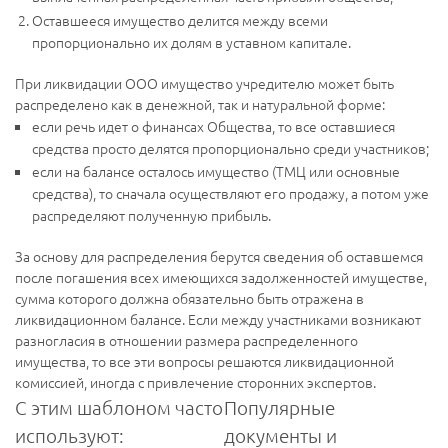
Оставшееся имущество делится между всеми
пропорционально их долям в уставном капитале.
При ликвидации ООО имущество учредителю может быть
распределено как в денежной, так и натуральной форме:
если речь идет о финансах Общества, то все оставшиеся
средства просто делятся пропорционально среди участников;
если на балансе осталось имущество (ТМЦ или основные
средства), то сначала осуществляют его продажу, а потом уже
распределяют полученную прибыль.
За основу для распределения берутся сведения об оставшемся
после погашения всех имеющихся задолженностей имуществе,
сумма которого должна обязательно быть отражена в
ликвидационном балансе. Если между участниками возникают
разногласия в отношении размера распределенного
имущества, то все эти вопросы решаются ликвидационной
комиссией, иногда с привлечение сторонних экспертов.
С этим шаблоном часто
Популярные
используют:
документы и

What you will do >>
Pictures stay out, but every other part of the entries must be repeated exactly.

Solution below >>
Оставшееся имущество делится между всеми
пропорционально их долям в уставном капитале.
При ликвидации ООО имущество учредителю может быть
распределено как в денежной, так и натуральной форме:
если речь идет о финансах Общества, то все оставшиеся
средства просто делятся пропорционально среди участников;
если на балансе осталось имущество (ТМЦ или основные
средства), то сначала осуществляют его продажу, а потом уже
распределяют полученную прибыль.
За основу для распределения берутся сведения об оставшемся
после погашения всех имеющихся задолженностей имуществе,
сумма которого должна обязательно быть отражена в
ликвидационном балансе. Если между участниками возникают
разногласия в отношении размера распределенного
имущества, то все эти вопросы решаются ликвидационной
комиссией, иногда с привлечение сторонних экспертов.
С этим шаблоном часто
Популярные
используют:
документы и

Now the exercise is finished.